Sri Aurobindo
Letters on Himself and the Ashram
The Complete Works of Sri Aurobindo. Volume 35
Experiences and States of Consciousness
Visions of Unknown People
Yes, of course, I remember about Baroda Babu — I can’t say I remember him because I never saw him, at least in the flesh. What he probably means by the Supramental is the Above Mind — what I now call Illumined Mind – Intuition – Overmind. I used to make that confusion myself at the beginning.
There is not enough to go upon to say whether he really
sees the Mother or an image of her is reflected in his own mind. But there is
nothing extraordinary, much less impossible in seeing a person whom one has
never seen — you are thinking as if the inner mind and sense, the inner vision
were limited by the outer mind and sense, the outer vision, or were a mere
reflection of that. There would be not much use in an inner mind and sense and
vision if they were only that and nothing more. This faculty is one of the
elementary powers of the inner sense and inner seeing and not only Yogins have
it, but ordinary clairvoyants, crystal-gazers etc. The latter can see people
they never knew, saw or heard of before, doing certain precise things in certain
very precise surroundings, and every detail of the vision is confirmed
afterwards by the persons seen — there are many striking and indubitable cases
of that kind. The Mother is always seeing people whom she does not know; some
afterwards come here or their photographs come here. I myself have these
visions, only I don’t usually try to remember or verify them. But there were two
curious instances which were among the first of their kind and which therefore I
remember. Once I was trying to see a recently elected deputy here and saw
someone quite different from him, someone who afterwards came here as Governor.

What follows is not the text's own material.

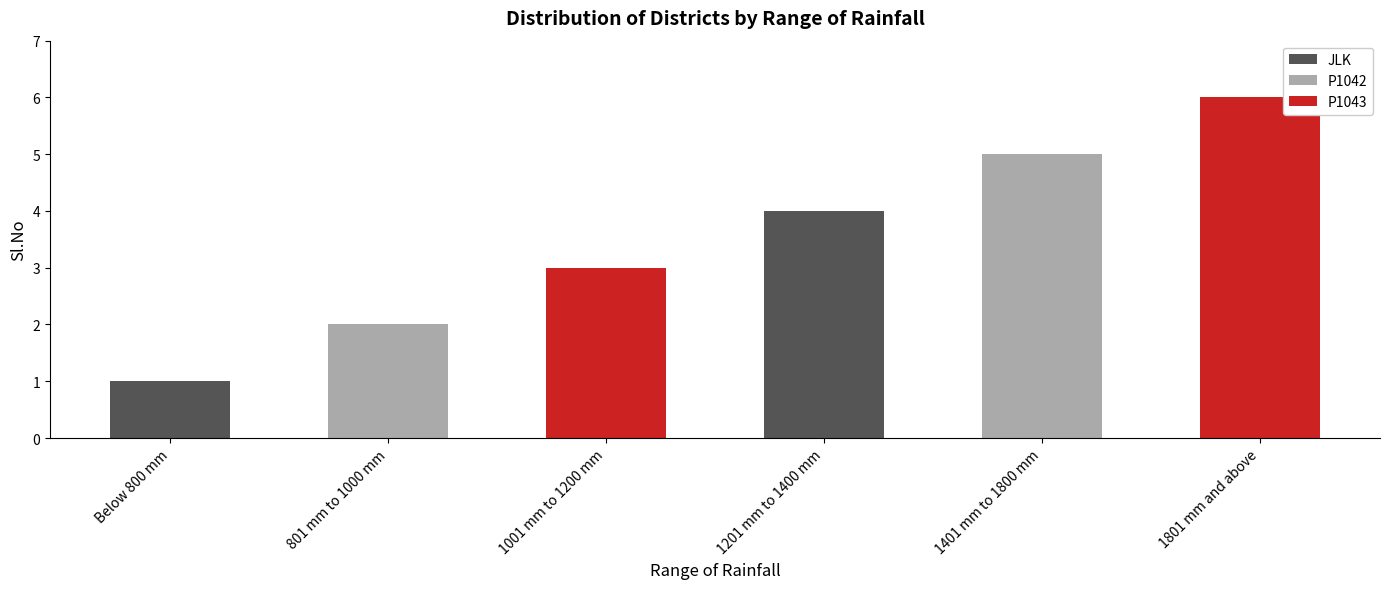

What is the sum of all values?

21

I ought never to have met him in the ordinary course, but a curious mistake
happened and as a result I went and saw him in his bureau and at once recognised
him. The other was a certain V. Ramaswamy whom I
had to meet, but I saw him not as he was when he actually came, but as he became
after a year’s residence in my house. He became the very image of that vision, a
face close-cropped, rough, rude, energetic, the very opposite of the dreamy
smooth-faced enthusiastic Vaishnava who came to me. So that was the vision of a
man I had never seen, but as he was to be in the future — a prophetic vision.